**ABOUT THIS EXERCISE**
Each record that follows should be duplicated exactly, except for its pictures.

(Records from a collection)
· · · · · · ·
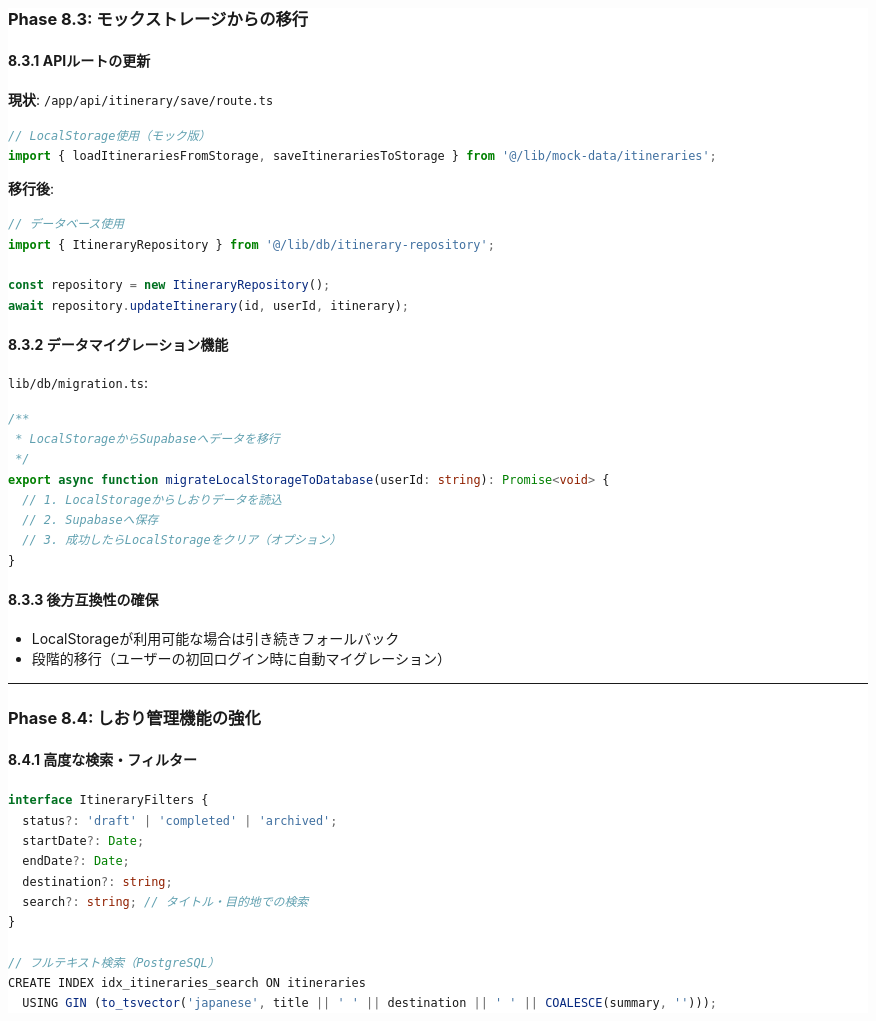 
### Phase 8.3: モックストレージからの移行

#### 8.3.1 APIルートの更新

**現状**: `/app/api/itinerary/save/route.ts`
```typescript
// LocalStorage使用（モック版）
import { loadItinerariesFromStorage, saveItinerariesToStorage } from '@/lib/mock-data/itineraries';
```

**移行後**:
```typescript
// データベース使用
import { ItineraryRepository } from '@/lib/db/itinerary-repository';

const repository = new ItineraryRepository();
await repository.updateItinerary(id, userId, itinerary);
```

#### 8.3.2 データマイグレーション機能
`lib/db/migration.ts`:
```typescript
/**
 * LocalStorageからSupabaseへデータを移行
 */
export async function migrateLocalStorageToDatabase(userId: string): Promise<void> {
  // 1. LocalStorageからしおりデータを読込
  // 2. Supabaseへ保存
  // 3. 成功したらLocalStorageをクリア（オプション）
}
```

#### 8.3.3 後方互換性の確保
- LocalStorageが利用可能な場合は引き続きフォールバック
- 段階的移行（ユーザーの初回ログイン時に自動マイグレーション）

---

### Phase 8.4: しおり管理機能の強化

#### 8.4.1 高度な検索・フィルター
```typescript
interface ItineraryFilters {
  status?: 'draft' | 'completed' | 'archived';
  startDate?: Date;
  endDate?: Date;
  destination?: string;
  search?: string; // タイトル・目的地での検索
}

// フルテキスト検索（PostgreSQL）
CREATE INDEX idx_itineraries_search ON itineraries 
  USING GIN (to_tsvector('japanese', title || ' ' || destination || ' ' || COALESCE(summary, '')));
```
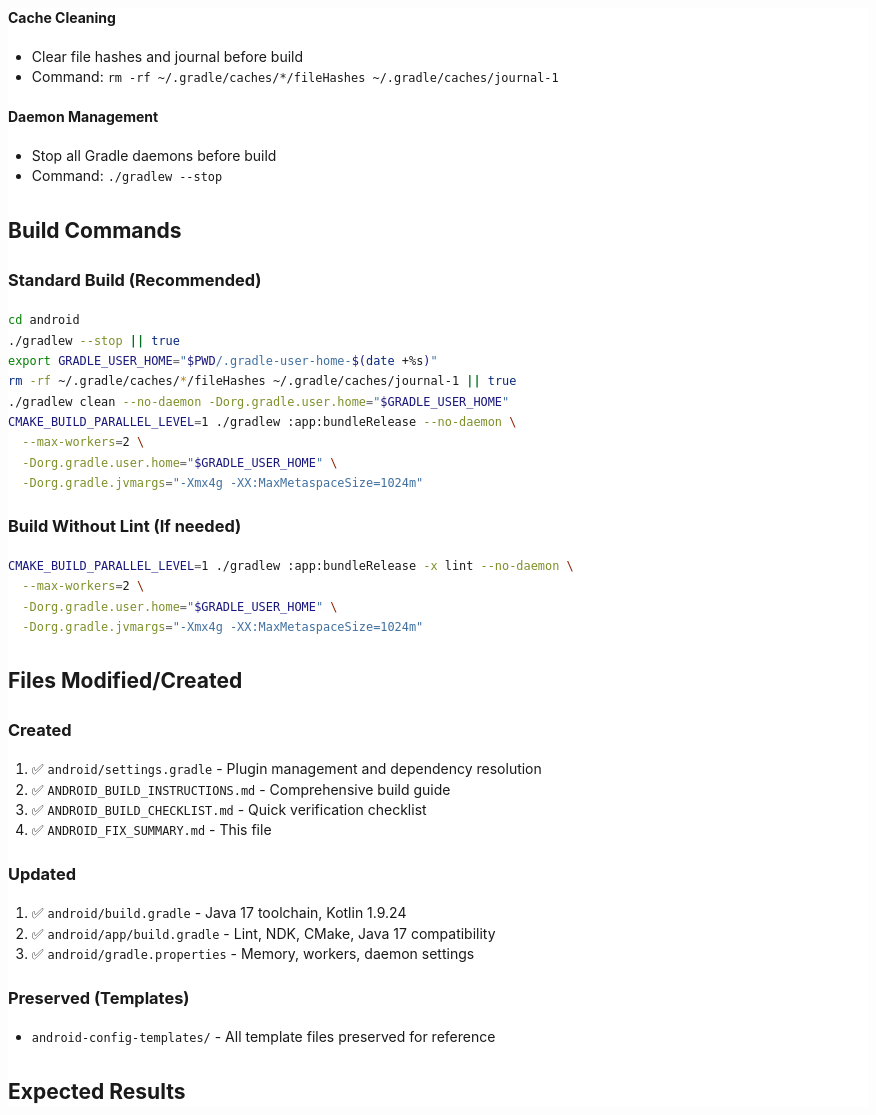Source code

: #### Cache Cleaning
- Clear file hashes and journal before build
- Command: `rm -rf ~/.gradle/caches/*/fileHashes ~/.gradle/caches/journal-1`

#### Daemon Management
- Stop all Gradle daemons before build
- Command: `./gradlew --stop`

## Build Commands

### Standard Build (Recommended)

```bash
cd android
./gradlew --stop || true
export GRADLE_USER_HOME="$PWD/.gradle-user-home-$(date +%s)"
rm -rf ~/.gradle/caches/*/fileHashes ~/.gradle/caches/journal-1 || true
./gradlew clean --no-daemon -Dorg.gradle.user.home="$GRADLE_USER_HOME"
CMAKE_BUILD_PARALLEL_LEVEL=1 ./gradlew :app:bundleRelease --no-daemon \
  --max-workers=2 \
  -Dorg.gradle.user.home="$GRADLE_USER_HOME" \
  -Dorg.gradle.jvmargs="-Xmx4g -XX:MaxMetaspaceSize=1024m"
```

### Build Without Lint (If needed)

```bash
CMAKE_BUILD_PARALLEL_LEVEL=1 ./gradlew :app:bundleRelease -x lint --no-daemon \
  --max-workers=2 \
  -Dorg.gradle.user.home="$GRADLE_USER_HOME" \
  -Dorg.gradle.jvmargs="-Xmx4g -XX:MaxMetaspaceSize=1024m"
```

## Files Modified/Created

### Created
1. ✅ `android/settings.gradle` - Plugin management and dependency resolution
2. ✅ `ANDROID_BUILD_INSTRUCTIONS.md` - Comprehensive build guide
3. ✅ `ANDROID_BUILD_CHECKLIST.md` - Quick verification checklist
4. ✅ `ANDROID_FIX_SUMMARY.md` - This file

### Updated
1. ✅ `android/build.gradle` - Java 17 toolchain, Kotlin 1.9.24
2. ✅ `android/app/build.gradle` - Lint, NDK, CMake, Java 17 compatibility
3. ✅ `android/gradle.properties` - Memory, workers, daemon settings

### Preserved (Templates)
- `android-config-templates/` - All template files preserved for reference

## Expected Results
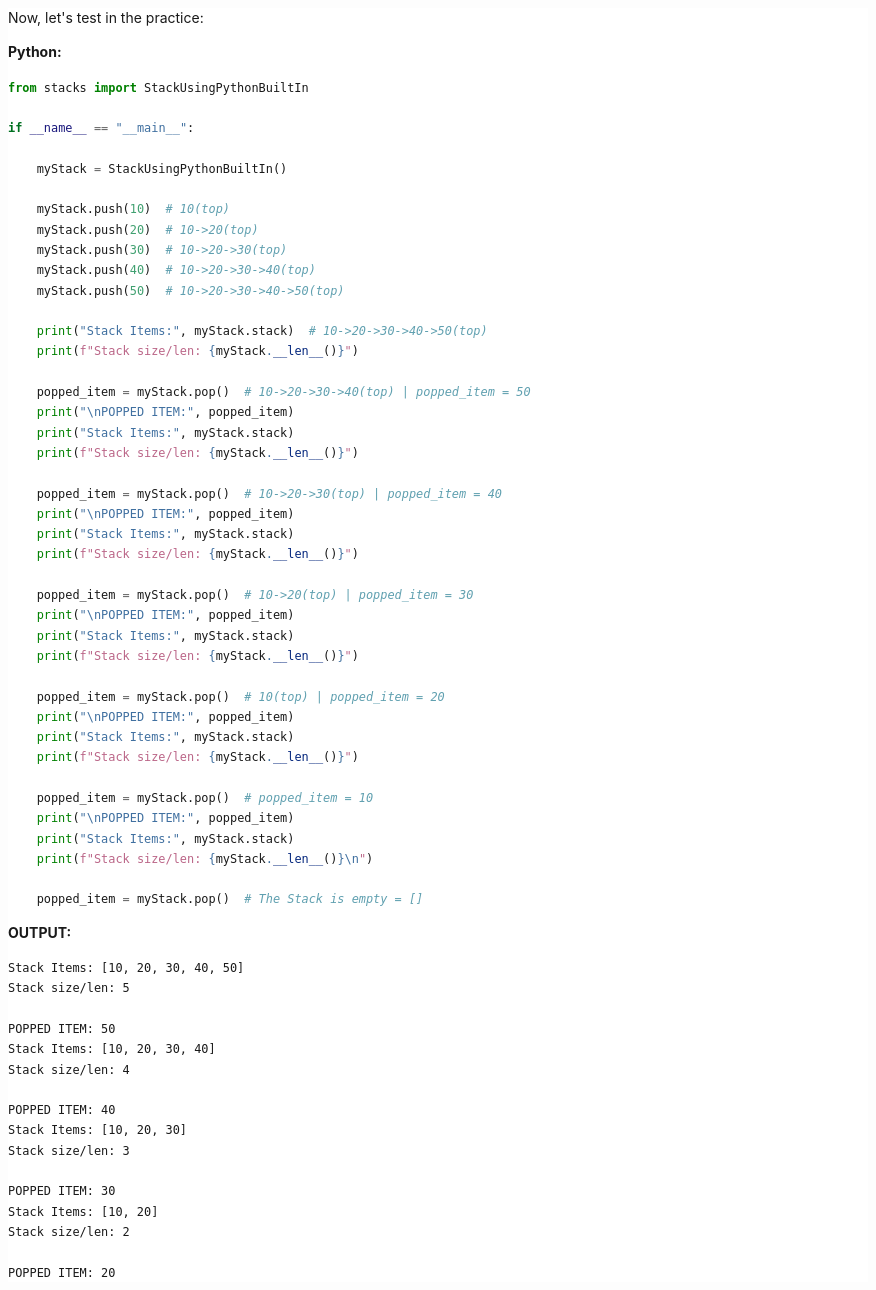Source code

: Now, let's test in the practice:

**Python:**
```python
from stacks import StackUsingPythonBuiltIn

if __name__ == "__main__":

    myStack = StackUsingPythonBuiltIn()

    myStack.push(10)  # 10(top)
    myStack.push(20)  # 10->20(top)
    myStack.push(30)  # 10->20->30(top)
    myStack.push(40)  # 10->20->30->40(top)
    myStack.push(50)  # 10->20->30->40->50(top)

    print("Stack Items:", myStack.stack)  # 10->20->30->40->50(top)
    print(f"Stack size/len: {myStack.__len__()}")

    popped_item = myStack.pop()  # 10->20->30->40(top) | popped_item = 50
    print("\nPOPPED ITEM:", popped_item)
    print("Stack Items:", myStack.stack)
    print(f"Stack size/len: {myStack.__len__()}")

    popped_item = myStack.pop()  # 10->20->30(top) | popped_item = 40
    print("\nPOPPED ITEM:", popped_item)
    print("Stack Items:", myStack.stack)
    print(f"Stack size/len: {myStack.__len__()}")

    popped_item = myStack.pop()  # 10->20(top) | popped_item = 30
    print("\nPOPPED ITEM:", popped_item)
    print("Stack Items:", myStack.stack)
    print(f"Stack size/len: {myStack.__len__()}")

    popped_item = myStack.pop()  # 10(top) | popped_item = 20
    print("\nPOPPED ITEM:", popped_item)
    print("Stack Items:", myStack.stack)
    print(f"Stack size/len: {myStack.__len__()}")

    popped_item = myStack.pop()  # popped_item = 10
    print("\nPOPPED ITEM:", popped_item)
    print("Stack Items:", myStack.stack)
    print(f"Stack size/len: {myStack.__len__()}\n")

    popped_item = myStack.pop()  # The Stack is empty = []
```

**OUTPUT:**  
```bash
Stack Items: [10, 20, 30, 40, 50]
Stack size/len: 5

POPPED ITEM: 50
Stack Items: [10, 20, 30, 40]
Stack size/len: 4

POPPED ITEM: 40
Stack Items: [10, 20, 30]
Stack size/len: 3

POPPED ITEM: 30
Stack Items: [10, 20]
Stack size/len: 2

POPPED ITEM: 20
```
· · · · · · ·
**RESULT**
### Phase 8.3: モックストレージからの移行

#### 8.3.1 APIルートの更新

**現状**: `/app/api/itinerary/save/route.ts`
```typescript
// LocalStorage使用（モック版）
import { loadItinerariesFromStorage, saveItinerariesToStorage } from '@/lib/mock-data/itineraries';
```

**移行後**:
```typescript
// データベース使用
import { ItineraryRepository } from '@/lib/db/itinerary-repository';

const repository = new ItineraryRepository();
await repository.updateItinerary(id, userId, itinerary);
```

#### 8.3.2 データマイグレーション機能
`lib/db/migration.ts`:
```typescript
/**
 * LocalStorageからSupabaseへデータを移行
 */
export async function migrateLocalStorageToDatabase(userId: string): Promise<void> {
  // 1. LocalStorageからしおりデータを読込
  // 2. Supabaseへ保存
  // 3. 成功したらLocalStorageをクリア（オプション）
}
```

#### 8.3.3 後方互換性の確保
- LocalStorageが利用可能な場合は引き続きフォールバック
- 段階的移行（ユーザーの初回ログイン時に自動マイグレーション）

---

### Phase 8.4: しおり管理機能の強化

#### 8.4.1 高度な検索・フィルター
```typescript
interface ItineraryFilters {
  status?: 'draft' | 'completed' | 'archived';
  startDate?: Date;
  endDate?: Date;
  destination?: string;
  search?: string; // タイトル・目的地での検索
}

// フルテキスト検索（PostgreSQL）
CREATE INDEX idx_itineraries_search ON itineraries 
  USING GIN (to_tsvector('japanese', title || ' ' || destination || ' ' || COALESCE(summary, '')));
```
Source code

: #### Cache Cleaning
- Clear file hashes and journal before build
- Command: `rm -rf ~/.gradle/caches/*/fileHashes ~/.gradle/caches/journal-1`

#### Daemon Management
- Stop all Gradle daemons before build
- Command: `./gradlew --stop`

## Build Commands

### Standard Build (Recommended)

```bash
cd android
./gradlew --stop || true
export GRADLE_USER_HOME="$PWD/.gradle-user-home-$(date +%s)"
rm -rf ~/.gradle/caches/*/fileHashes ~/.gradle/caches/journal-1 || true
./gradlew clean --no-daemon -Dorg.gradle.user.home="$GRADLE_USER_HOME"
CMAKE_BUILD_PARALLEL_LEVEL=1 ./gradlew :app:bundleRelease --no-daemon \
  --max-workers=2 \
  -Dorg.gradle.user.home="$GRADLE_USER_HOME" \
  -Dorg.gradle.jvmargs="-Xmx4g -XX:MaxMetaspaceSize=1024m"
```

### Build Without Lint (If needed)

```bash
CMAKE_BUILD_PARALLEL_LEVEL=1 ./gradlew :app:bundleRelease -x lint --no-daemon \
  --max-workers=2 \
  -Dorg.gradle.user.home="$GRADLE_USER_HOME" \
  -Dorg.gradle.jvmargs="-Xmx4g -XX:MaxMetaspaceSize=1024m"
```

## Files Modified/Created

### Created
1. ✅ `android/settings.gradle` - Plugin management and dependency resolution
2. ✅ `ANDROID_BUILD_INSTRUCTIONS.md` - Comprehensive build guide
3. ✅ `ANDROID_BUILD_CHECKLIST.md` - Quick verification checklist
4. ✅ `ANDROID_FIX_SUMMARY.md` - This file

### Updated
1. ✅ `android/build.gradle` - Java 17 toolchain, Kotlin 1.9.24
2. ✅ `android/app/build.gradle` - Lint, NDK, CMake, Java 17 compatibility
3. ✅ `android/gradle.properties` - Memory, workers, daemon settings

### Preserved (Templates)
- `android-config-templates/` - All template files preserved for reference

## Expected Results
Source code

: Now, let's test in the practice:

**Python:**
```python
from stacks import StackUsingPythonBuiltIn

if __name__ == "__main__":

    myStack = StackUsingPythonBuiltIn()

    myStack.push(10)  # 10(top)
    myStack.push(20)  # 10->20(top)
    myStack.push(30)  # 10->20->30(top)
    myStack.push(40)  # 10->20->30->40(top)
    myStack.push(50)  # 10->20->30->40->50(top)

    print("Stack Items:", myStack.stack)  # 10->20->30->40->50(top)
    print(f"Stack size/len: {myStack.__len__()}")

    popped_item = myStack.pop()  # 10->20->30->40(top) | popped_item = 50
    print("\nPOPPED ITEM:", popped_item)
    print("Stack Items:", myStack.stack)
    print(f"Stack size/len: {myStack.__len__()}")

    popped_item = myStack.pop()  # 10->20->30(top) | popped_item = 40
    print("\nPOPPED ITEM:", popped_item)
    print("Stack Items:", myStack.stack)
    print(f"Stack size/len: {myStack.__len__()}")

    popped_item = myStack.pop()  # 10->20(top) | popped_item = 30
    print("\nPOPPED ITEM:", popped_item)
    print("Stack Items:", myStack.stack)
    print(f"Stack size/len: {myStack.__len__()}")

    popped_item = myStack.pop()  # 10(top) | popped_item = 20
    print("\nPOPPED ITEM:", popped_item)
    print("Stack Items:", myStack.stack)
    print(f"Stack size/len: {myStack.__len__()}")

    popped_item = myStack.pop()  # popped_item = 10
    print("\nPOPPED ITEM:", popped_item)
    print("Stack Items:", myStack.stack)
    print(f"Stack size/len: {myStack.__len__()}\n")

    popped_item = myStack.pop()  # The Stack is empty = []
```

**OUTPUT:**  
```bash
Stack Items: [10, 20, 30, 40, 50]
Stack size/len: 5

POPPED ITEM: 50
Stack Items: [10, 20, 30, 40]
Stack size/len: 4

POPPED ITEM: 40
Stack Items: [10, 20, 30]
Stack size/len: 3

POPPED ITEM: 30
Stack Items: [10, 20]
Stack size/len: 2

POPPED ITEM: 20
```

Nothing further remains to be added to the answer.